I recently won a game of speed chess with a pair of powerful bishops. My opponent was Asmadhu of the USA who played white. Here are the moves of the game along with my commentary:
1. e4 c5
2. c3 d6
White's second move is unusual.
3. d4 cxd
4. cxd Nc6
White has a powerful pawn centre but no piece development.
5. d5 Ne5
6. f4 Nd7
7. Nf3 e6
8. dxe fxe
9. Nc3 Ngf6
10. Bd3 Be7
11. 0-0 0-0
12. h3 b6
13. e5 dxe
White plays aggressively.
White has an advanced pawn on the e-file but it is isolated.
15. Qc2 g6
16. Nd4 Rxf1+
17. Kxf1 Qf8+
18. Kg1 Qg7
Here I should play Nxe5.
19. Nxe6 Qxe5
20. Nxd5 Qxe6
My queen can capture either of the white knights but I capture on e6 because I want to play Qe1+ on my next move. I expect white to play Nc7 on his next move.
21. Nc7 Qxe1+
22. Kh2 Bd6+
My dark-squared bishop now controls the b8-h2 diagonal.
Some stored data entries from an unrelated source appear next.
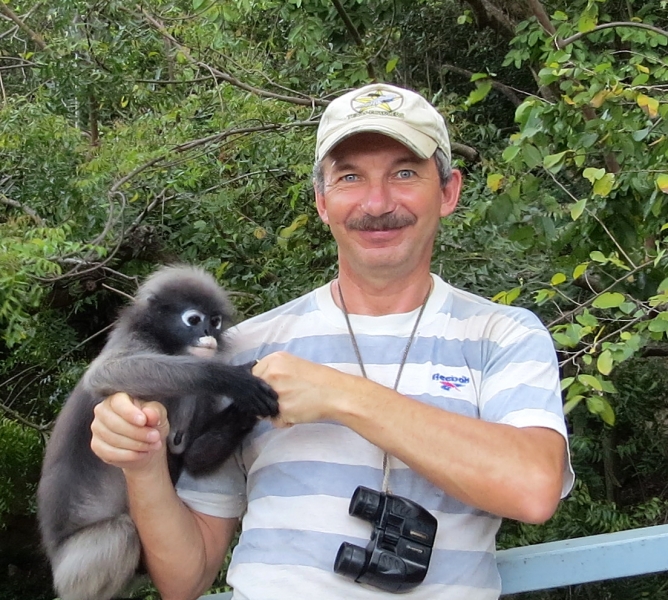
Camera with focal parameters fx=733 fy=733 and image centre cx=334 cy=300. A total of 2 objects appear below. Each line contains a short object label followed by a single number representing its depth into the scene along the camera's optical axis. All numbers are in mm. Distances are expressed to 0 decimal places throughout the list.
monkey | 1621
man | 1228
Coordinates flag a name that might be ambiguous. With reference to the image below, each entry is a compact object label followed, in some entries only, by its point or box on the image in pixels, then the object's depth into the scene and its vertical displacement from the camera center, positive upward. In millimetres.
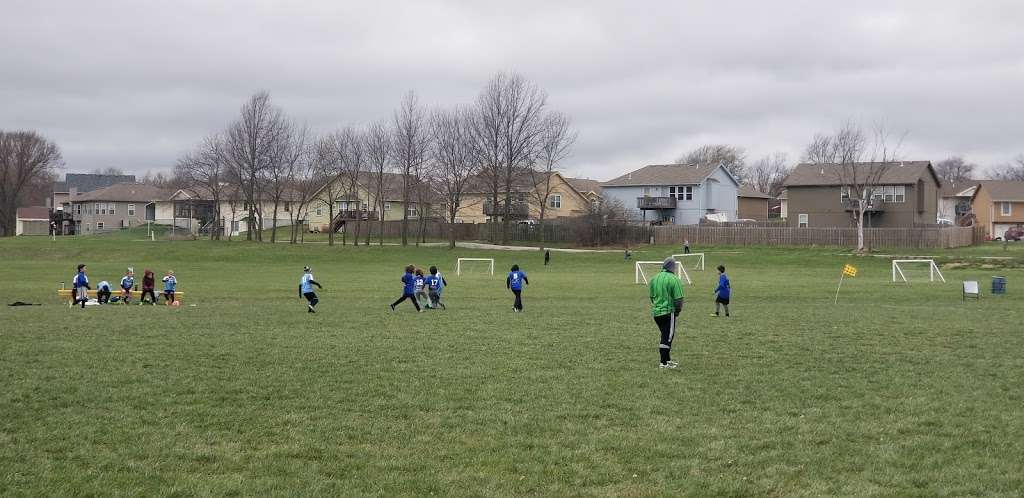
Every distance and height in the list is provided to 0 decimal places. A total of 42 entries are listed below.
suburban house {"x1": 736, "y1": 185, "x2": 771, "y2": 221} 118825 +4998
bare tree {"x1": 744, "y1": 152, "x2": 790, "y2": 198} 160000 +11566
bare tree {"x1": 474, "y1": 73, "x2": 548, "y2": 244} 81500 +9510
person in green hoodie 15094 -1076
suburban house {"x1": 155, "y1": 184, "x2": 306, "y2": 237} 112938 +3629
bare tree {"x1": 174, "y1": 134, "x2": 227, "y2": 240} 89562 +7552
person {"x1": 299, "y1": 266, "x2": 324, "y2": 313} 26047 -1525
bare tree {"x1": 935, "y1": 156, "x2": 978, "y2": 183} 175350 +14666
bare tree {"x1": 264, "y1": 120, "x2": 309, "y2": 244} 85812 +7814
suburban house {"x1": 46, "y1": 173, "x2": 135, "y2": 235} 144250 +9036
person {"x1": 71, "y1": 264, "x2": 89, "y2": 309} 29484 -1647
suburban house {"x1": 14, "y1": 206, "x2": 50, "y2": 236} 133750 +2437
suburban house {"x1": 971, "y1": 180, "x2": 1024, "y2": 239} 96625 +3824
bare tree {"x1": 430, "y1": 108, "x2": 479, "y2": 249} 82688 +7924
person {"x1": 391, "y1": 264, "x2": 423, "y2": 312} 26844 -1414
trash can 34594 -1798
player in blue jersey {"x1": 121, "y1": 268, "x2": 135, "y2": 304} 31016 -1691
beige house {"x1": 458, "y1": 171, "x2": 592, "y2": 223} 95000 +4102
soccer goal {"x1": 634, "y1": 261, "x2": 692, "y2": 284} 45562 -1905
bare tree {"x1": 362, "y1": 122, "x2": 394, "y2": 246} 85625 +8642
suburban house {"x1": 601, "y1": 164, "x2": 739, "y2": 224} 97375 +5467
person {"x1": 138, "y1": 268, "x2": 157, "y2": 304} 30812 -1677
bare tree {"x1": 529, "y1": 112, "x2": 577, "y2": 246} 82125 +8260
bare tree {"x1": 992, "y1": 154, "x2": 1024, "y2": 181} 150362 +11922
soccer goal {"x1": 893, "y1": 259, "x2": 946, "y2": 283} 45038 -1733
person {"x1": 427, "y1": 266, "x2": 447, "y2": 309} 27516 -1504
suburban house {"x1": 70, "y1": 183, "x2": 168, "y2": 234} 122938 +4255
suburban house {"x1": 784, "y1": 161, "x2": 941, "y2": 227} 82250 +4307
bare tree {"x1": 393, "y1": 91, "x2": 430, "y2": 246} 82688 +8692
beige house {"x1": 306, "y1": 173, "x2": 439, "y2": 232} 106000 +4239
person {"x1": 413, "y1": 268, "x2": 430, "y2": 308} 27062 -1545
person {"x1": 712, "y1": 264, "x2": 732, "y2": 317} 25078 -1502
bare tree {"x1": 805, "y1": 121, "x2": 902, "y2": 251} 77125 +6567
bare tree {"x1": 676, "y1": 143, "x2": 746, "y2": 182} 147375 +14249
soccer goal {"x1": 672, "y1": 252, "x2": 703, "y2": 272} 59612 -1459
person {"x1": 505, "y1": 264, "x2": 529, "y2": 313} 26984 -1347
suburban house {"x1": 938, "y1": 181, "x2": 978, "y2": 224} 116125 +5606
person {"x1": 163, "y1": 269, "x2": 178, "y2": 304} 30562 -1703
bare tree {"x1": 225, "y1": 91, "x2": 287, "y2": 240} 85312 +9527
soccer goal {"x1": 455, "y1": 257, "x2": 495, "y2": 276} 61562 -1835
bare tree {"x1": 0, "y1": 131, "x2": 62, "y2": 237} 114688 +10168
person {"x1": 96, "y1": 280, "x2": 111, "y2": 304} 30891 -1930
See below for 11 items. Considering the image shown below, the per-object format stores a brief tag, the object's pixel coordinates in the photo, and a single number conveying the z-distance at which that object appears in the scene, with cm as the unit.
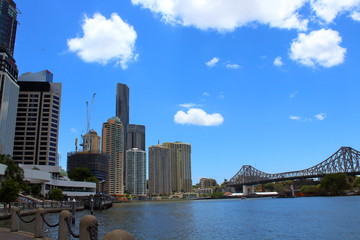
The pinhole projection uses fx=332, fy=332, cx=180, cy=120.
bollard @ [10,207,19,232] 1858
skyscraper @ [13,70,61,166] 15662
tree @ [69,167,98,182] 16750
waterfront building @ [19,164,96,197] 10486
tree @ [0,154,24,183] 7172
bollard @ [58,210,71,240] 1338
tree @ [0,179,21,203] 5116
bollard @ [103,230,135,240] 606
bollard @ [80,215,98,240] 1038
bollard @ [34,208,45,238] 1589
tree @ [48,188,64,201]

White blocks the check and then resigns. He sees that I can play Qxg3+. Then white must play Kh1. On my following move I activate my light-squared bishop with b7+. This gives my light-squared bishop control of the b7-h1 diagonal. My powerful bishops dominate the board. In reply black must play Qg2 and I then play Qxg2#.
In this game my bishops turn the game in my favour. White also has two bishops on the board but they are not nearly as dominant as mine. This game illustrates the power of the bishop pair.